What do you do for small signage?


----------



## shunt2011 (Jan 30, 2020)

I print most of my signs these days.  I use something similar that like you made but mine were purchased from amazon.

https://www.amazon.com/gp/product/B06XV15RKQ/ref=ox_sc_saved_title_10?smid=AFQYEYDAEJ12M&psc=1

Something like these.


----------



## Misschief (Jan 30, 2020)

shunt2011 said:


> I print most of my signs these days.  I use something similar that like you made but mine were purchased from amazon.
> 
> https://www.amazon.com/gp/product/B06XV15RKQ/ref=ox_sc_saved_title_10?smid=AFQYEYDAEJ12M&psc=1
> 
> Something like these.


Those are nice!


----------



## Misschief (Jan 30, 2020)

Here they are, out of the mold. The one on the left looks wonky but it really isn't.


----------



## amd (Jan 30, 2020)

I'm trying to keep my displays as clean as possible, going for a more "natural" look, but after trying some small signage I realized that it really needs to be "in the customer's face" so my signs ended up being slightly large. I found the chalkboard trays in the Target dollar section (I think they were $3) last year, and I have a friend with a vinyl cutter, so she made my lettering. 





Side note: My husband built me the 2 tier shelf when I first started doing shows, I used it for a few and then ditched it, but went back to it last year and realized how much I love it so he's building me more for this year. They'll be getting a facelift to a lighter color. (The black just blends with the background too much.)


----------



## Misschief (Jan 30, 2020)

Hmmm.. I like the black because it DOES blend into the background. It helps to accentuate your product.


----------



## Natalie Sunbear (Jan 30, 2020)

I think the size of your signage is ingenious as it would catch your eye from faraway. Let's face it at markets going along the store's they sort of morph into each other. 

Clear signage and also clear pricing. I will walk away from a store if there is no prices as an introvert I loathe asking. Even if I really like a product.


----------



## shunt2011 (Jan 30, 2020)

I have one large sign for soaps also done on chalkboard with vinyl.    The others are smaller and printed.  I have too much stuff and not enough space.  I use 3 6 ft tables at my shows.


----------



## amd (Jan 30, 2020)

Misschief said:


> Hmmm.. I like the black because it DOES blend into the background.
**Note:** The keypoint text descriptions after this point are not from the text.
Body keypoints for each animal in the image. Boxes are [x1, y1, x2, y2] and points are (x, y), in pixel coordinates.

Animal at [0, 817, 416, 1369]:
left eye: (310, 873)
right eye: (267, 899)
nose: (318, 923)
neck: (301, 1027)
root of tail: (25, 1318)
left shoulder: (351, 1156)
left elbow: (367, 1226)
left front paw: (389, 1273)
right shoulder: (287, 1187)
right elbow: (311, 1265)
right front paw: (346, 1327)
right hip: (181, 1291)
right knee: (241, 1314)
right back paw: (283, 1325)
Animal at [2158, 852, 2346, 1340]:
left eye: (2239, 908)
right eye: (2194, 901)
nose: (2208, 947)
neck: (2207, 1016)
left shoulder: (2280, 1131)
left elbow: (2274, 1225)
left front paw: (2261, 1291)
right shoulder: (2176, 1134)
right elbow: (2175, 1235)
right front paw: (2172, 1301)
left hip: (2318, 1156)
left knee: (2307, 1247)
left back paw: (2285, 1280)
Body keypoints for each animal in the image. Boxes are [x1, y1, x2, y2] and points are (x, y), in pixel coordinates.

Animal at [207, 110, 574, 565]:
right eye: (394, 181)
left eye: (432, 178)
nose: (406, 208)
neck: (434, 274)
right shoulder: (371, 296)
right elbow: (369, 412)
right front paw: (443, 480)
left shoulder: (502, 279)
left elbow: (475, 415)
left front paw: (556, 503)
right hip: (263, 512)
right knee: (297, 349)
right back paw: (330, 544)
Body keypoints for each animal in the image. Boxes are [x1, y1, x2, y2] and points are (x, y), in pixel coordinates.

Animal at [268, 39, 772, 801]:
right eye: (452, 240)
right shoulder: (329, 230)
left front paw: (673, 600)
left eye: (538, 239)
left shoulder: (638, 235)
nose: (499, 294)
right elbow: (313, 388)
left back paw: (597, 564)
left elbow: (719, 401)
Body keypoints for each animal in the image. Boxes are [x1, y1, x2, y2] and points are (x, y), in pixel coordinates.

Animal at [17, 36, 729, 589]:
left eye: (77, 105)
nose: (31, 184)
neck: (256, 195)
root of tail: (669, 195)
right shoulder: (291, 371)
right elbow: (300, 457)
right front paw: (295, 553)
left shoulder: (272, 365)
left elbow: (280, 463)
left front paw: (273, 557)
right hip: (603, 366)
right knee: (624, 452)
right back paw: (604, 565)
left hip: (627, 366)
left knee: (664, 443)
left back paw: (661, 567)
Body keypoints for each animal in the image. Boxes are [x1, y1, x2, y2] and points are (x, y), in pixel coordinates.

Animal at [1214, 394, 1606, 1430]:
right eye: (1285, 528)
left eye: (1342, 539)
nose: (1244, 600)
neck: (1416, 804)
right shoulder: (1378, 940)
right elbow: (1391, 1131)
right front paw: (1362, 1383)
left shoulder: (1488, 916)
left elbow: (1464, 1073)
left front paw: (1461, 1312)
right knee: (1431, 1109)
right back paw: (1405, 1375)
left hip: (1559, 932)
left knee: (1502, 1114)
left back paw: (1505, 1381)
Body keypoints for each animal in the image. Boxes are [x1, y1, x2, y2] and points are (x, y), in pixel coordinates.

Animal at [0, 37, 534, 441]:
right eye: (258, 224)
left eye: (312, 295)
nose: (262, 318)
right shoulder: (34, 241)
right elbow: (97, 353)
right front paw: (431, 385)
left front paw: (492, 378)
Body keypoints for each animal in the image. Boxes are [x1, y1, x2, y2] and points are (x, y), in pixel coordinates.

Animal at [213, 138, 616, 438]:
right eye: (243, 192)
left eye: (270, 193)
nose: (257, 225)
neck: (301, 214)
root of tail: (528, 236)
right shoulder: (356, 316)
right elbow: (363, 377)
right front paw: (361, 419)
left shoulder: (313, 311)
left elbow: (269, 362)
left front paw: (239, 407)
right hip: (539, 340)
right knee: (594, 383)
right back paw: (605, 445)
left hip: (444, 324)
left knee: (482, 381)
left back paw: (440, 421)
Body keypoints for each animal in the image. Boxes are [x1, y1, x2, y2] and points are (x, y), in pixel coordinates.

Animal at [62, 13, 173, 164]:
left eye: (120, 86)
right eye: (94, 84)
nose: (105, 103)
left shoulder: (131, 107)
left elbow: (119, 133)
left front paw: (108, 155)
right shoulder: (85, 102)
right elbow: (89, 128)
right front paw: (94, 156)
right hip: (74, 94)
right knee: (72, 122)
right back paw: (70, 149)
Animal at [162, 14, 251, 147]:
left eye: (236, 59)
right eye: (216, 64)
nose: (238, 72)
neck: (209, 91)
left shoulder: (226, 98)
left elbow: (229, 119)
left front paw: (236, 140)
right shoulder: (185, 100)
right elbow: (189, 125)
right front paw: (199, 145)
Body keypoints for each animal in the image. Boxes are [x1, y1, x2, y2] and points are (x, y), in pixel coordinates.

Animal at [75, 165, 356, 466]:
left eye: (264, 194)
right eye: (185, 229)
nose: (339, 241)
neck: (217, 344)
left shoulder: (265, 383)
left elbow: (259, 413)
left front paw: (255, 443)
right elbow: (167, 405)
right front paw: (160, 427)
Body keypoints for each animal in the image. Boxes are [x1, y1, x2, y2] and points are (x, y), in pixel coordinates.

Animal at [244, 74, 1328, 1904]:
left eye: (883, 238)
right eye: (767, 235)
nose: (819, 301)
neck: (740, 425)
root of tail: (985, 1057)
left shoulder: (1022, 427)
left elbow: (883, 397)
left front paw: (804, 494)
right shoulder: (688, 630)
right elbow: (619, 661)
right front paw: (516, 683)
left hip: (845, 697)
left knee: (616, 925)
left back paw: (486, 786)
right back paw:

It helps to accentuate your product.


I agree with that aspect, but after 6 months of hauling around to shows, it's gotten pretty scuffed up, dinged and dirty. The black shows every.stinking.flaw... and people notice. I don't like constant maintenance ('cuz I could just touch everything up after a show) so going to a lighter color will still allow the product to stand out without showing the wear as noticeably. It won't be white (my gawd, so dirty looking!) but it won't be black.


----------



## Misschief (Feb 1, 2020)

And here are the finished holders. They should lighten up a bit within the next month, as they fully cure (according to everything I've read). I made the rest of them this morning (another 9) and added titanium dioxide to the mixing water in order to lighten the concrete a bit more. We'll see how those turn out later.


----------



## Natalie Sunbear (Feb 1, 2020)

That is so clever. I love it.


----------



## mishmish (Jun 20, 2020)

Natalie Sunbear said:


> I think the size of your signage is ingenious as it would catch your eye from faraway. Let's face it at markets going along the store's they sort of morph into each other.
> 
> Clear signage and also clear pricing. I will walk away from a store if there is no prices as an introvert I loathe asking. Even if I really like a product.



I also find that people don't like to ask prices. The blackboard style signage is very attractive.


----------